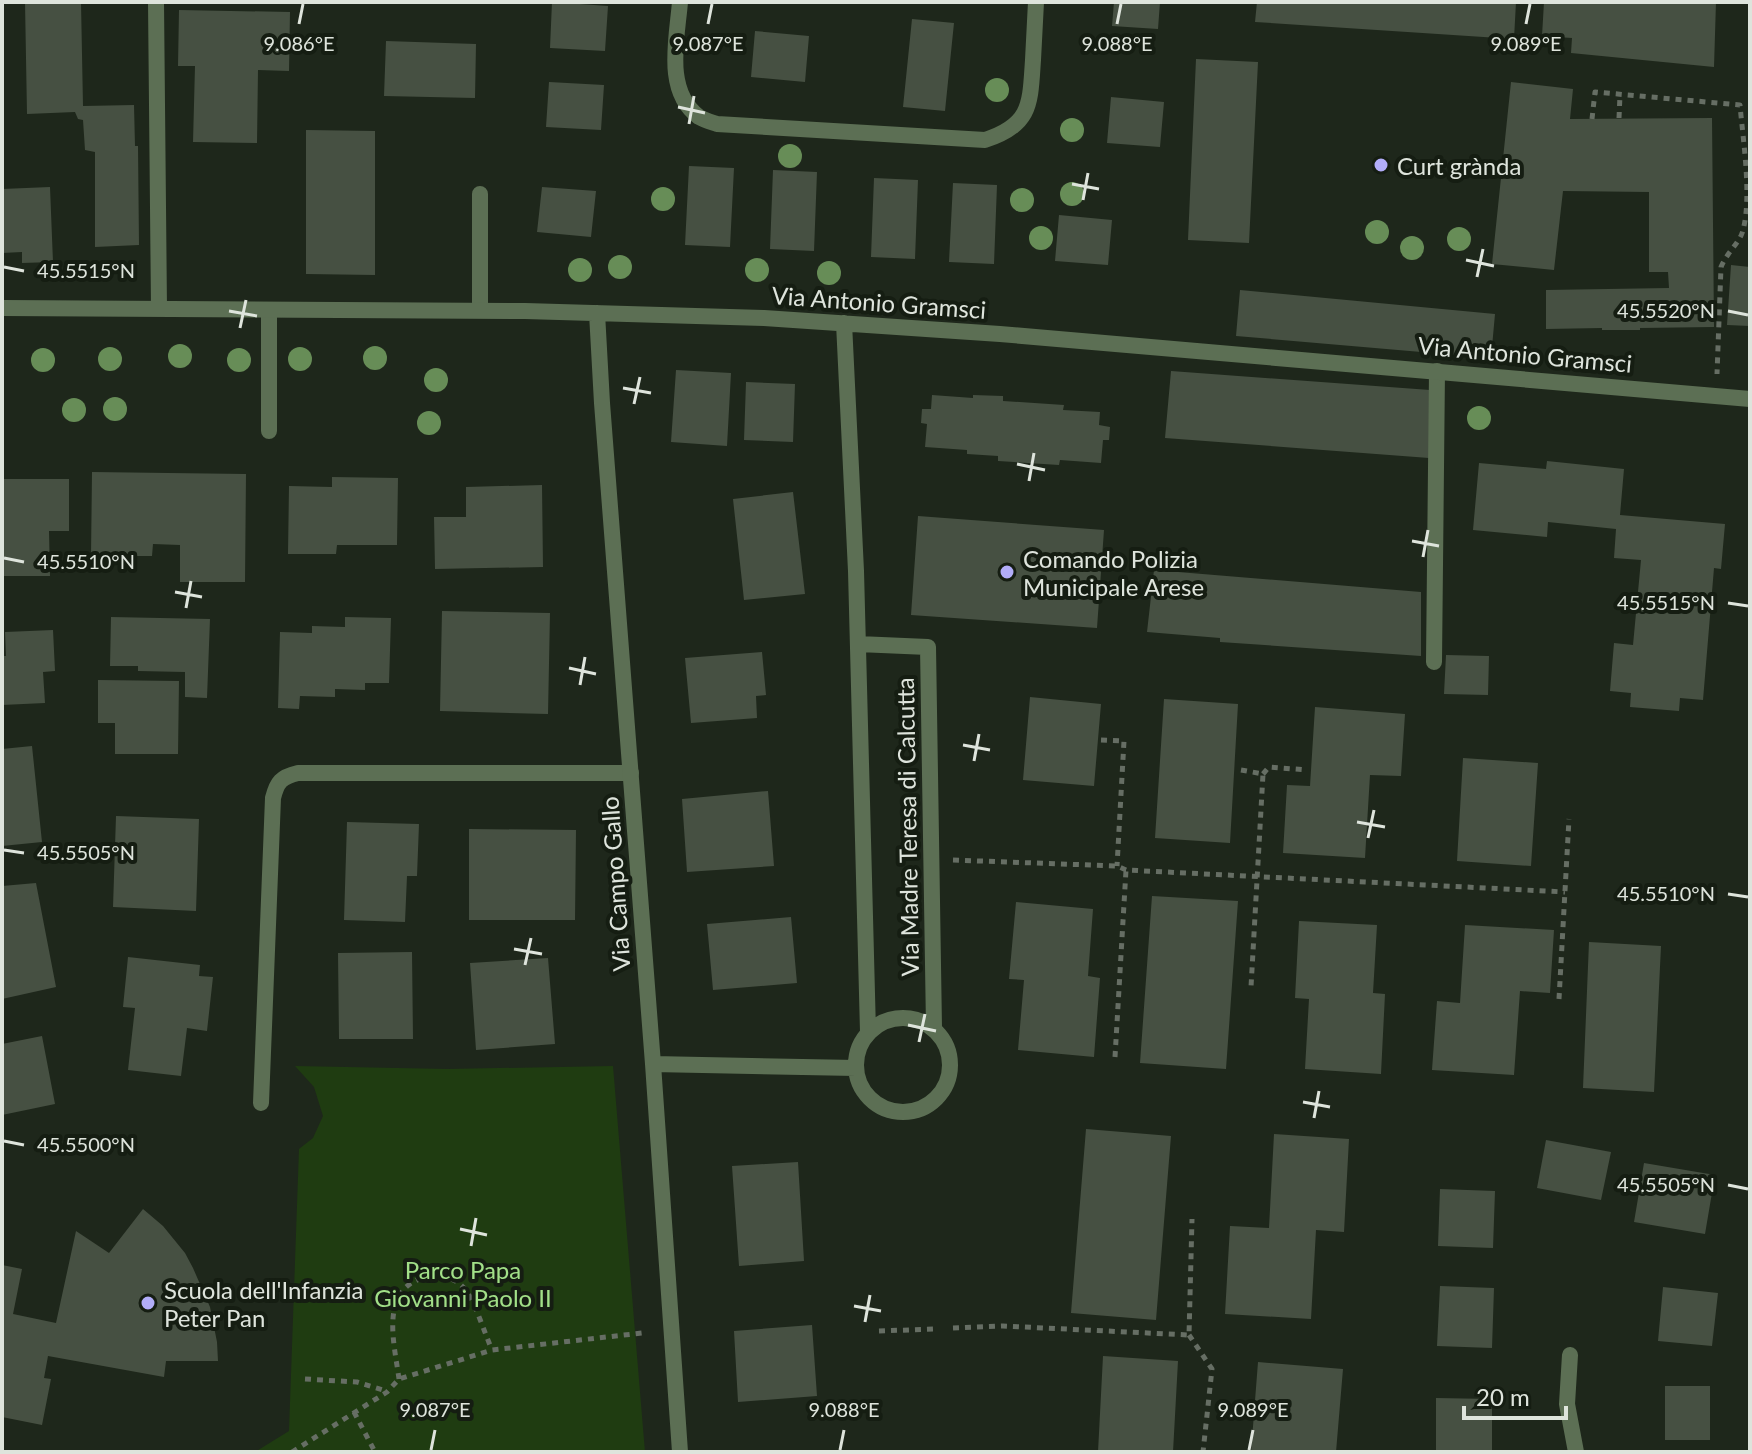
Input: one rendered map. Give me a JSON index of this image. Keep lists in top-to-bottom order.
{
  "streets": {
    "street": ["Via Antonio Gramsci", "Via Madre Teresa di Calcutta", "Via Campo Gallo"]
  },
  "crossings": [
    ["Via Antonio Gramsci", "Via Madre Teresa di Calcutta"],
    ["Via Antonio Gramsci", "Via Campo Gallo"]
  ],
  "parks": ["Parco Papa Giovanni Paolo II"],
  "places": ["Curt grànda", "Comando Polizia Municipale Arese", "Scuola dell'Infanzia Peter Pan"],
  "scale_bar": "20 m",
  "coordinates": [
    "9.086°E",
    "9.087°E",
    "9.088°E",
    "9.089°E",
    "45.5515°N",
    "45.5520°N",
    "45.5510°N",
    "45.5505°N",
    "45.5500°N"
  ]
}
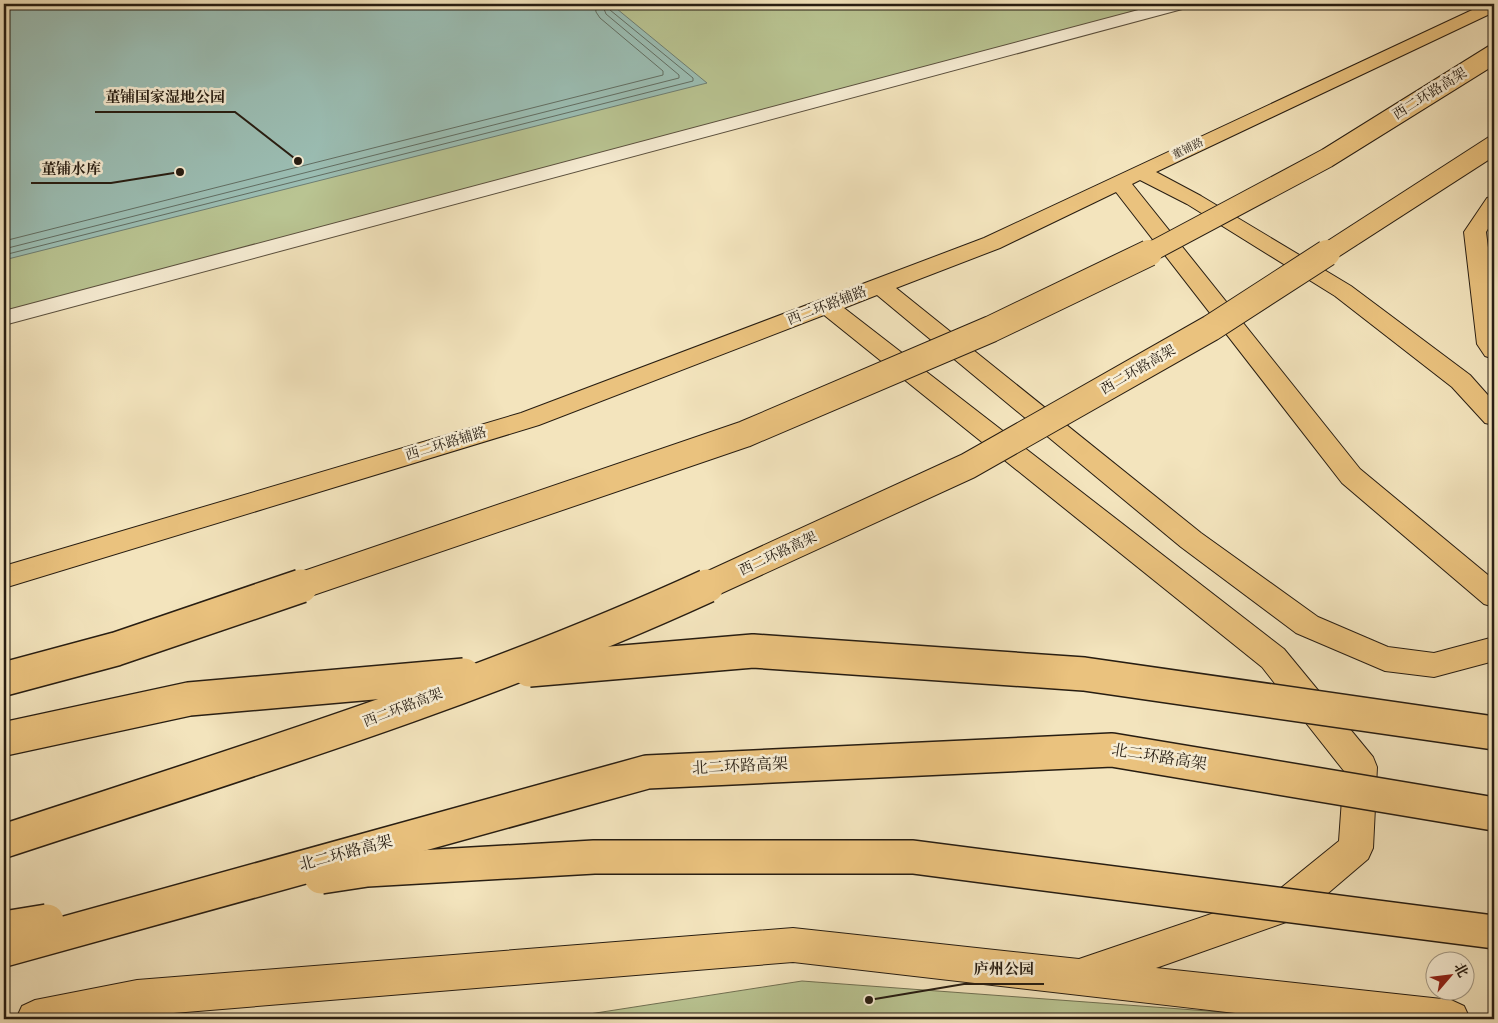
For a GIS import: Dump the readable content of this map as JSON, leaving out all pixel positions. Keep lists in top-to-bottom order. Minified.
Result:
{"streets":{"highway":["西二环路高架","董铺路","西二环路辅路","北二环路高架"]},"crossings":[["董铺路","西二环路辅路"]],"places":["董铺国家湿地公园","董铺水库","庐州公园"],"north":"top right"}
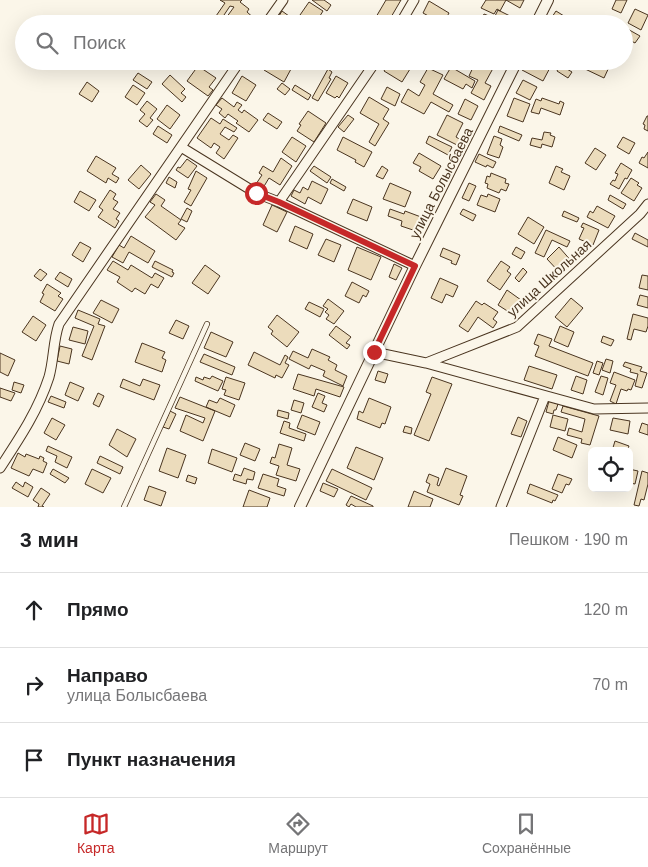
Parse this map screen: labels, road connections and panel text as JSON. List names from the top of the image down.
{
  "streets": {
    "street": ["улица Болысбаева", "улица Школьная"]
  },
  "page": {
    "search": "Поиск",
    "heading": ["3 мин", "Пешком · 190 m"],
    "list": [
      ["Прямо", "120 m"],
      ["Направо", "улица Болысбаева", "70 m"],
      "Пункт назначения"
    ],
    "nav": ["Карта", "Маршрут", "Сохранённые"]
  }
}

◇ ◇ ◇ ◇ ◇ ◇ ◇

* Task brief
Go through the lines above and write each one out verbatim, skipping the pictures.

* Solution to the problem
Input: one rendered map. Give me a JSON index of this image. Keep lists in top-to-bottom order.
{
  "streets": {
    "street": ["Via Antonio Gramsci", "Via Madre Teresa di Calcutta", "Via Campo Gallo"]
  },
  "crossings": [
    ["Via Antonio Gramsci", "Via Madre Teresa di Calcutta"],
    ["Via Antonio Gramsci", "Via Campo Gallo"]
  ],
  "parks": ["Parco Papa Giovanni Paolo II"],
  "places": ["Curt grànda", "Comando Polizia Municipale Arese", "Scuola dell'Infanzia Peter Pan"],
  "scale_bar": "20 m",
  "coordinates": [
    "9.086°E",
    "9.087°E",
    "9.088°E",
    "9.089°E",
    "45.5515°N",
    "45.5520°N",
    "45.5510°N",
    "45.5505°N",
    "45.5500°N"
  ]
}
For a GIS import: Dump the readable content of this map as JSON, leaving out all pixel positions. Keep lists in top-to-bottom order. Minified.
Result:
{"streets":{"highway":["西二环路高架","董铺路","西二环路辅路","北二环路高架"]},"crossings":[["董铺路","西二环路辅路"]],"places":["董铺国家湿地公园","董铺水库","庐州公园"],"north":"top right"}
Parse this map screen: labels, road connections and panel text as JSON. List names from the top of the image down.
{
  "streets": {
    "street": ["улица Болысбаева", "улица Школьная"]
  },
  "page": {
    "search": "Поиск",
    "heading": ["3 мин", "Пешком · 190 m"],
    "list": [
      ["Прямо", "120 m"],
      ["Направо", "улица Болысбаева", "70 m"],
      "Пункт назначения"
    ],
    "nav": ["Карта", "Маршрут", "Сохранённые"]
  }
}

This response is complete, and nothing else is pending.